Dimanche 11 juillet 2010
La piscine publique située au croisement de la D541 et de la D414 mériterait toute l’attention des inspecteurs de l’UNESCO. Il y a d'abord le vaisseau solaire de Grignan, il guigne au-dessus de la visière de ma casquette dans le ciel de la Drôme, pareil à un satellite géostationnaire – ou à un OVNI, ce qui revient au même. On ne s'en s'étonne plus autour du bassin communal, pensez donc, 35 degrés à l'ombre.
Il y a ensuite le long bâtiment à claire-voie, décati, nu, parpaings sans crépi, qui date à n'en point douter d'avant la construction du château. A l'une de ses extrémités quelques cellules qui devaient permettre autrefois au baigneur de se changer à l'abri des regards, des sanitaires ensuite, à l'abandon. Puis le local dans lequel le baigneur, aujourd'hui encore, laisse ses vêtements en dépôt à l'intérieur d'une boîte en plastique rouge qui fait penser à un télésiège alpin des années 1960. A côté, la loge du gardien principal, absent depuis le début de la saison. Plus loin un maigre local pour stocker du matériel de sauvetage qui invite à la plus grande prudence. Au-delà l'espace colonisé par les habitués, qui se prolonge jusqu'à la buvette de plomb importée des plages de Normandie. On y réchauffe des crêpes.

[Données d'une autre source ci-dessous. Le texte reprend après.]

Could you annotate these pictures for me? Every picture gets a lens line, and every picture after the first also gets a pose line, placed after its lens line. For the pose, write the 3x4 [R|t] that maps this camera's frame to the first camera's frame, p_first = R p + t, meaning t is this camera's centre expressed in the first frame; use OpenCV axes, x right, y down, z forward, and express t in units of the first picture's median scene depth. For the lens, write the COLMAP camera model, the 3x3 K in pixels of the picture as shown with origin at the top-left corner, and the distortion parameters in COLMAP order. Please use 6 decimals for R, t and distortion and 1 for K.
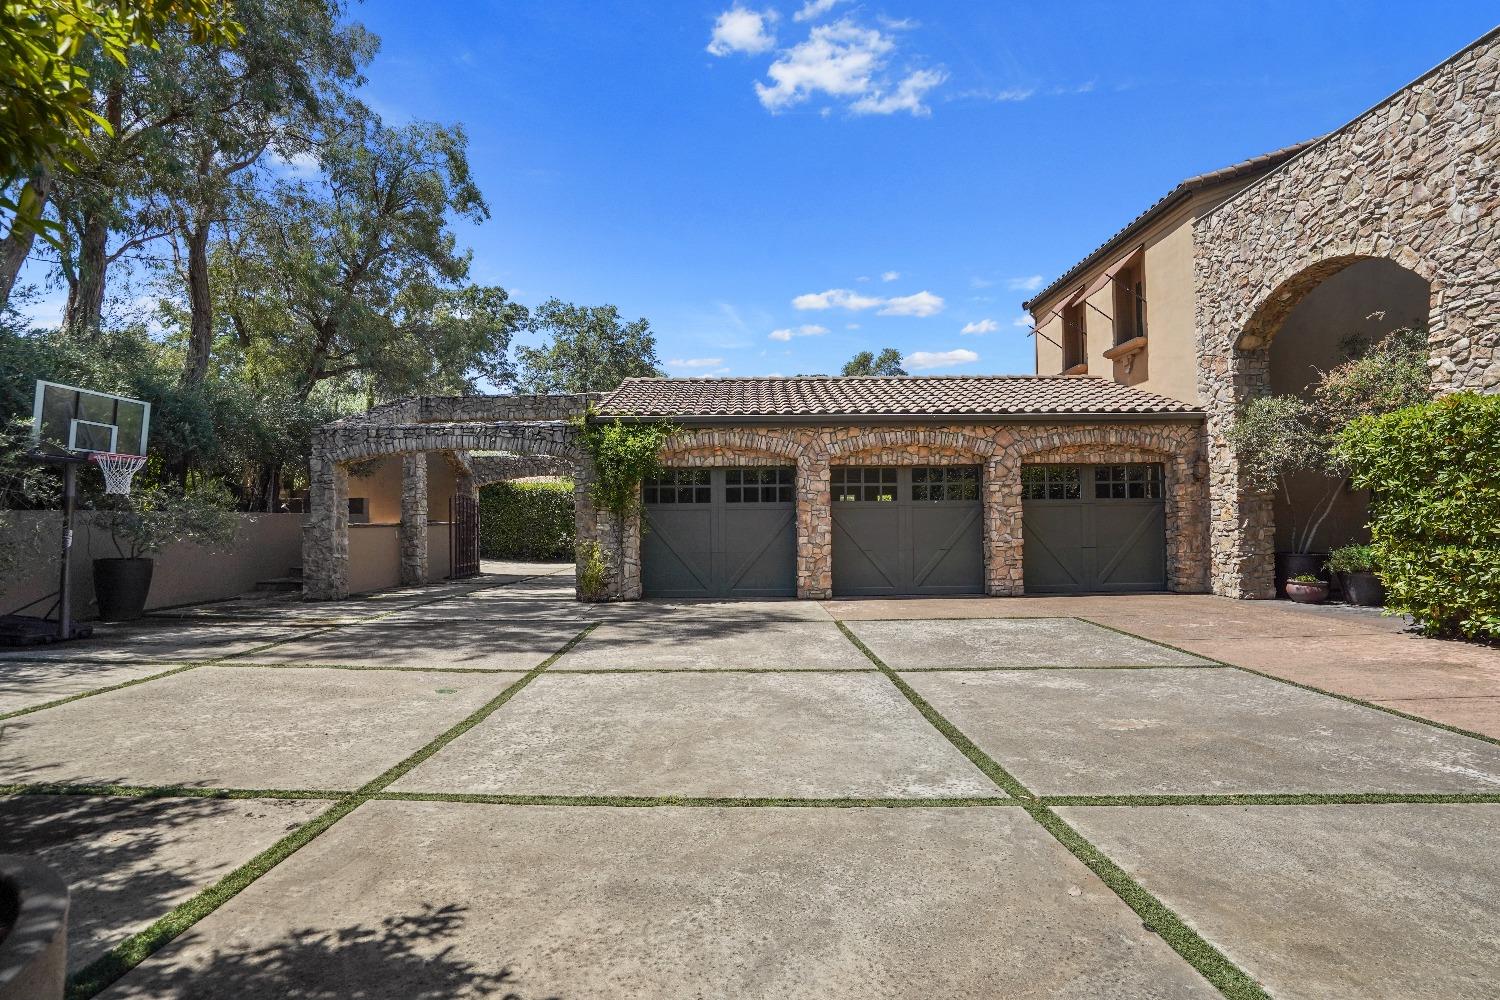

Mais il y a surtout le rassemblement des gens qui ne disposent d'aucune piscine privée, – de moins en moins chaque année –, ils observent à fleur de peau le spectacle vrai et effrayant des corps, ceux des célibataires et des gens de passage, des veuves, des enfants buissonniers et des amoureux. une galerie d'un autre temps au pied de la collégiale, des corps presque nus se disputant, les pieds dans l'eau, l'enfer et le paradis. Pour deux euros seulement au croisement de la route de Rochecourbière et de l'avenue de Grillon.